Global Security Newswire
Daily News on Nuclear, Biological & Chemical Weapons, Terrorism and Related Issues
Dozens of CDC Scientists Possibly Exposed to Anthrax
Up to 75 researchers face possible infection by anthrax after a laboratory mistakenly transferred live samples of the agent, the New York Times reports.
None of the individuals have yet shown any sign of having contracted the disease, and some are receiving treatment drugs "out of an abundance of caution," said Thomas Skinner, a spokesman for the U.S. Centers for Disease Control and Prevention. The possible exposures took place between June 6 and June 13, when an experimental chemical procedure failed to deactivate anthrax bacteria later transferred out of the CDC Bioterror Rapid Response and Advanced Technology laboratory, Reuters reported on Friday.
The anthrax went to three lower-security facilities at the Atlanta complex, where researchers handled the agent without safety equipment, the Times reported. Response crews launched cleanup efforts at the CDC facility and collected materials for analysis after the incident came to light, according to the health agency.
Site workers took nearly a week to discover the breach. Paul Meechan, head of the CDC Health and Safety and Environment Office, linked the event to a new chemical technique intended as an alternative to costly radiation equipment for neutralizing the bacteria.
Personnel assumed the chemical procedure had killed the agent after Petri-dish samples showed no sign of reproduction after 24 hours.
"It didn't work as well as they thought," Meechan said.
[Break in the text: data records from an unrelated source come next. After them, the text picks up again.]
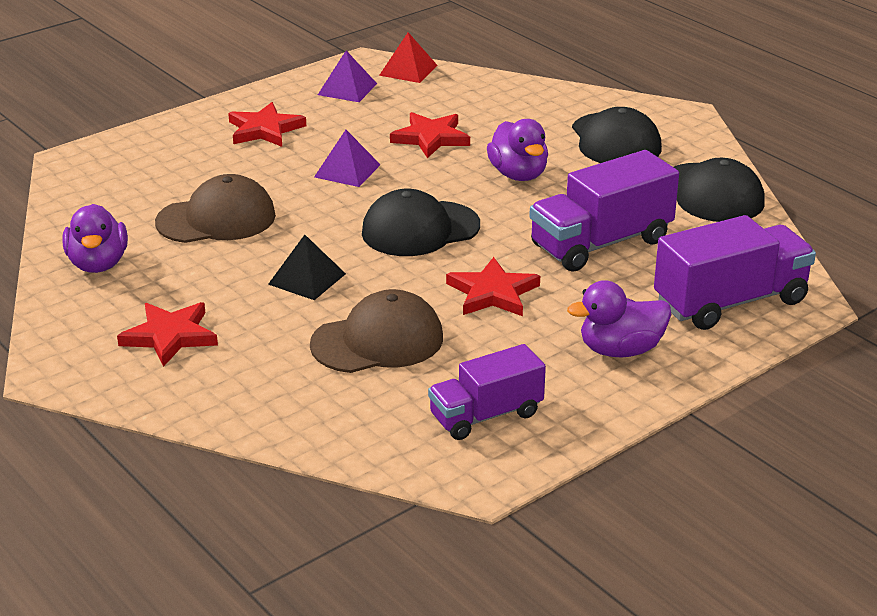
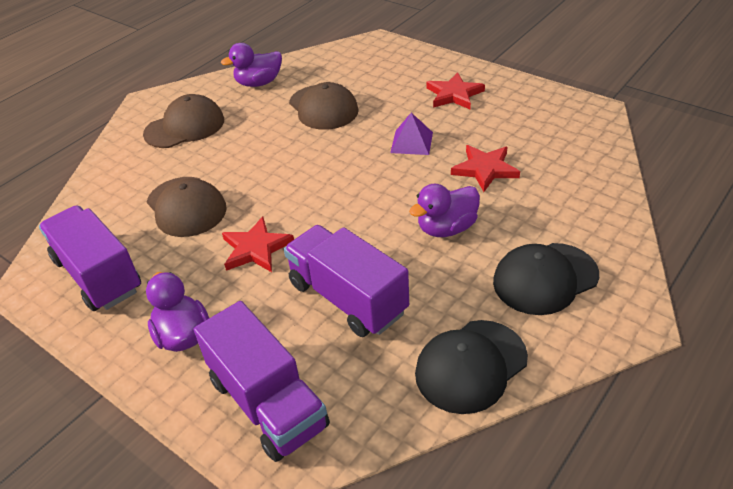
camera: 80 degrees right, 10 degrees up
red star [117,302,218,367] -> brown cap [143,94,224,148]
black pyramid [268,235,346,300] -> none
purple pyramid [318,51,377,102] -> none
black cap [362,189,480,256] -> none
red pyramid [379,32,438,83] -> none
purple truck [428,344,546,440] -> purple truck [39,205,141,311], size x1.52

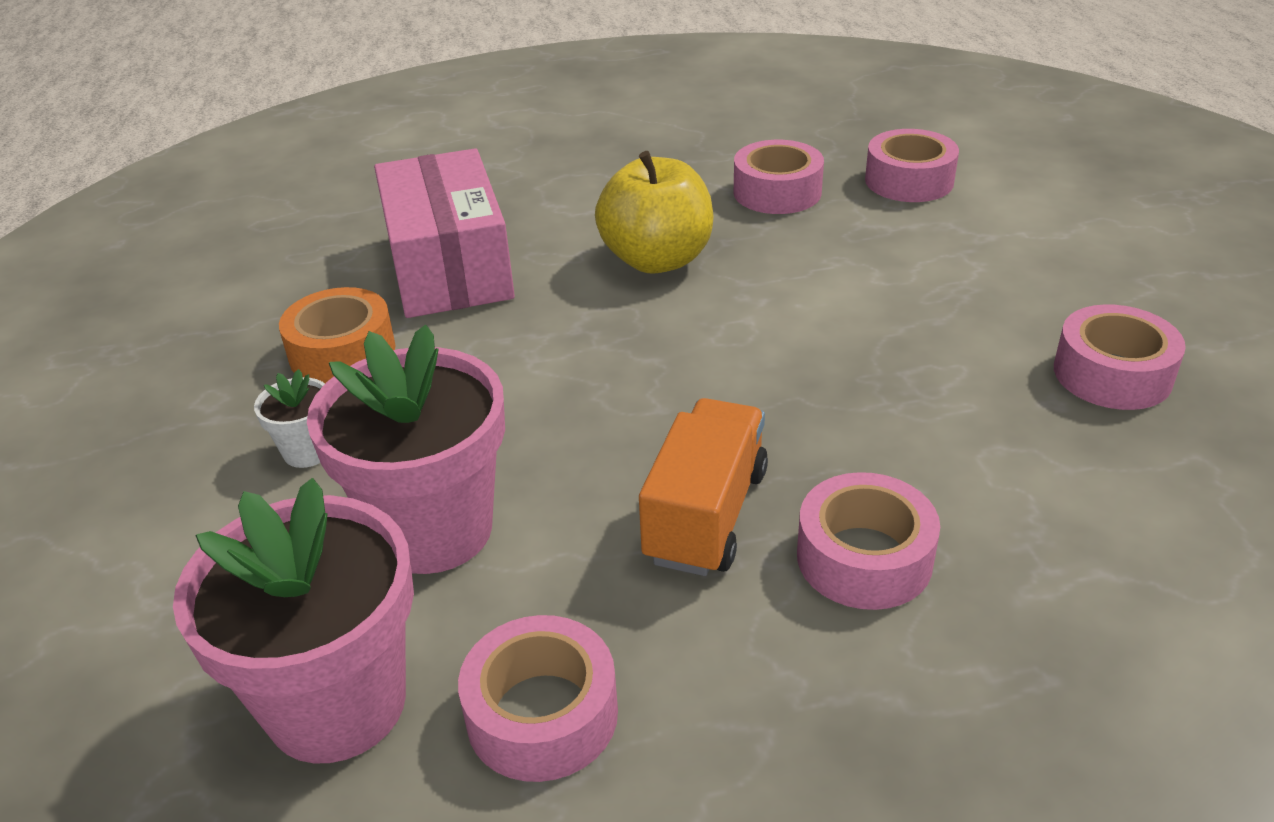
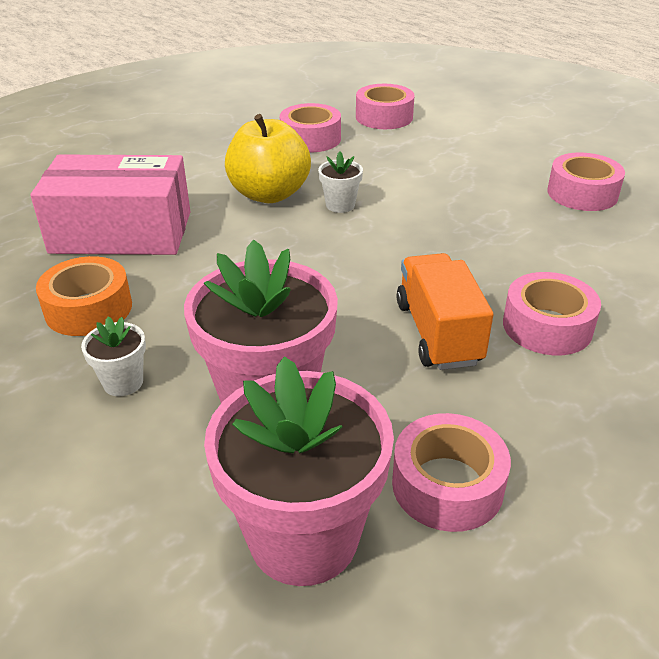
camera: 30 degrees left, 0 degrees up
pink box [374,148,515,318] -> pink box turned 45 degrees counterclockwise [30,155,191,255]
none -> white flower pot [318,151,363,213]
Scientists found anthrax growing in the sample plates six days later, as they prepared to throw them away.
"CDC continues its internal review to determine why validated procedures were not used by the lab," the agency said in a Thursday statement. "Disciplinary action[s] will be taken as necessary."
The anthrax belonged to the Ames strain, a deadly variety used in the 2001 anthrax mailings. An infection by the bacteria can take weeks or even months to produce visible symptoms, leaving open the possibility that any infected worker has yet to show signs of the disease.